WHAT IS EXPECTED. In the text about the Hollyoaks character Maddie Parker, on what date did Maddie leave the show?

GIVEN PASSAGE.
Maddie Parker is a fictional character from the British Channel 4 soap opera Hollyoaks, portrayed by Yasmin Bannerman . She first appeared on 23 October 1995. She remained in the role until 1997 when she quit the role. Maddie left Hollyoaks on 26 September 1997.

Characterisation
Maddie is described as "young, free and single, and always on the lookout for a man". The Liverpool Echo described her as "the streetwise and sassy siren who ran Parker's restaurant."

Storylines
Maddie's earlier storylines started when she received a creepy Valentine's card, which leads to Maddie being worried that someone might be following her. Soon, Michael, an old flame of Maddie's turns up and gets an unwelcome reception. Maddie began to rekindle her love for Michael, as the pair begins to date and reminisce about better times. However, Maddie gets a bit concerned over his jealous behaviour and dumped him. Maddie later discovered that Michael was mentally ill, after he became highly obsessed with Maddie becoming his wife.

GIVEN INFORMATION.

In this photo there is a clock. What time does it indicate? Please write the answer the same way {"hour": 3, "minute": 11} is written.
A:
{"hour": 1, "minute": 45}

FINAL ANSWER. 26 September 1997